Most citizens of the South during the Civil War thought that they were the true descendants of the United States that the founding fathers created. From a perfectly logical point of view, this makes sense. In 1776, Adams, Jefferson, and Washington conducted a revolution against a distant powerful government in London that took away their money through taxes that the colonists did not have the vote to approve. In 1860, Davis, Chestnut, and Lee conducted a revolution against a powerful central government in Washington which they believed intended to take away their ability to make money by keeping slaves, by executive order of a president they had not voted to elect. If you think there is a great difference, remember how many founding fathers owned slaves. So it should come as no surprise that the Confederate flag resembled the American flag:

Flag_of_the_Confederate_States_of_America_(1861-1863).svg             US_flag_13_stars_–_Betsy_Ross.svg

At the beginning of the Civil War, Confederate troops flew the CSA national flag in battles such as First Manassas. Imagine being a young, ill-trained  soldier in the chaos and fury of combat for the first time, and the stress you would feel. It would be easy to confuse the American and Confederate flags and run toward the wrong lines or attack the wrong side. [To add to the confusion, both sides wore blue uniforms in the early stages of the war.] So the CSA looked for an alternate flag to rally their troops in battles. They adapted a Confederate naval jack:

Battle_flag_of_the_Confederate_States_of_America.svg

which was less likely to cause confusion. So what everyone calls “the Confederate flag” does not, and never did, represent a nation or a founding philosophy. It stands for armed resistance to United States authority.

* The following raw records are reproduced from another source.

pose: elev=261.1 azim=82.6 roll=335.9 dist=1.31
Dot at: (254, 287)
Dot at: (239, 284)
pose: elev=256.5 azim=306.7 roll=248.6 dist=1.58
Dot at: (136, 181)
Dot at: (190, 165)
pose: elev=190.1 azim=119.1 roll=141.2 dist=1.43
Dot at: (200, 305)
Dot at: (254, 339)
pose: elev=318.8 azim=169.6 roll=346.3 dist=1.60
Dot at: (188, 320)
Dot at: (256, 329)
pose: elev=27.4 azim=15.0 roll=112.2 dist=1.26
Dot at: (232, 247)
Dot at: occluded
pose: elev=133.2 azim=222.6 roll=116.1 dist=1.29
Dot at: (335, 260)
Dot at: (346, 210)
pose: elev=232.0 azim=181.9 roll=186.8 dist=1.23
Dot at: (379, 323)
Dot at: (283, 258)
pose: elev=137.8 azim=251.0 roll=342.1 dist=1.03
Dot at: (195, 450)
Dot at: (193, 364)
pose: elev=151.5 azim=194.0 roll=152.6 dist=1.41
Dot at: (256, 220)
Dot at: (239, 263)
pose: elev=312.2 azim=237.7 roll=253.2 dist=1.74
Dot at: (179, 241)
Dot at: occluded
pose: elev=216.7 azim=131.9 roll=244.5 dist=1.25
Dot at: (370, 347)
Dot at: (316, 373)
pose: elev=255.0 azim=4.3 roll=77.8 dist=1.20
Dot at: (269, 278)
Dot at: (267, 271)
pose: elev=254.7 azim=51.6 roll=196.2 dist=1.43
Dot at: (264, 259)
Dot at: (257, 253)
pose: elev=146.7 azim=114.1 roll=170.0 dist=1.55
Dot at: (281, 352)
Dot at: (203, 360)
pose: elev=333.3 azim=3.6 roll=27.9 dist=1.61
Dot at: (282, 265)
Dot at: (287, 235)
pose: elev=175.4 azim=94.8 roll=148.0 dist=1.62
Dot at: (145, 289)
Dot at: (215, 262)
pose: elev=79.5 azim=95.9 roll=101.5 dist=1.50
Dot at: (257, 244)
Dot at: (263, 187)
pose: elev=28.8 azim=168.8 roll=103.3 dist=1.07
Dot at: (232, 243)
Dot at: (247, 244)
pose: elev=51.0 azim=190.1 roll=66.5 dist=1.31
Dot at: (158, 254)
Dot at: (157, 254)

So why would people display this symbol today? They would claim they are yearning for a lost culture or way of life, but if they really knew their history, that would mean flying the CSA national flag. You and I both know that the use of the battle flag is an attempt to provoke a reaction in others, and to defy authority, while cowardly hiding behind Constitutional protections.

So the question really becomes, should the United States protect political speech that is made in ignorance? Is a person’s expression legitimate if he has no idea what he is really saying? The Supreme Court has also ruled that fighting words, ones likely to cause a violent reaction in someone else, are not protected.